Segment Start: Records

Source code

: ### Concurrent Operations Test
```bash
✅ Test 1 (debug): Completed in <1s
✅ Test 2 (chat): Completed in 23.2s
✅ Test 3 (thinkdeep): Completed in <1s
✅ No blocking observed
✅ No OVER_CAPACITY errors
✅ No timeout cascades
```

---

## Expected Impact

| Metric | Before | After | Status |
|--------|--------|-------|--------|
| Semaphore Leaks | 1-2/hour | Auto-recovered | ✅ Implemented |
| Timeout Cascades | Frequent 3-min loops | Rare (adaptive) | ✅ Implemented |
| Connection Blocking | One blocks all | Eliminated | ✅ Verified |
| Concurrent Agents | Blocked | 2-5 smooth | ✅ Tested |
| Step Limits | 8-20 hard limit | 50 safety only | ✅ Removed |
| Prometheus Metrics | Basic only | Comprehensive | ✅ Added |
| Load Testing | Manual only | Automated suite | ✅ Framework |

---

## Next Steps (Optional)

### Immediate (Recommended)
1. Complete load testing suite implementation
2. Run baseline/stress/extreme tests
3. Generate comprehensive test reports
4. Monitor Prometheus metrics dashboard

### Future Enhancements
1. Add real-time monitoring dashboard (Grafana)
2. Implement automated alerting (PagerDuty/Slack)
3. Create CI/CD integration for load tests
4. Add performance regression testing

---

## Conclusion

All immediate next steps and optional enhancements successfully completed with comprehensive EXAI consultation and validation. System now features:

Segment End: Records

*About this exercise*: Could you write out, exactly as they stand, only the lines above that begin at the line with "3. Generate comprehensive test reports" and stop after the line with "## Conclusion"?

*Solution*:
3. Generate comprehensive test reports
4. Monitor Prometheus metrics dashboard

### Future Enhancements
1. Add real-time monitoring dashboard (Grafana)
2. Implement automated alerting (PagerDuty/Slack)
3. Create CI/CD integration for load tests
4. Add performance regression testing

---

## Conclusion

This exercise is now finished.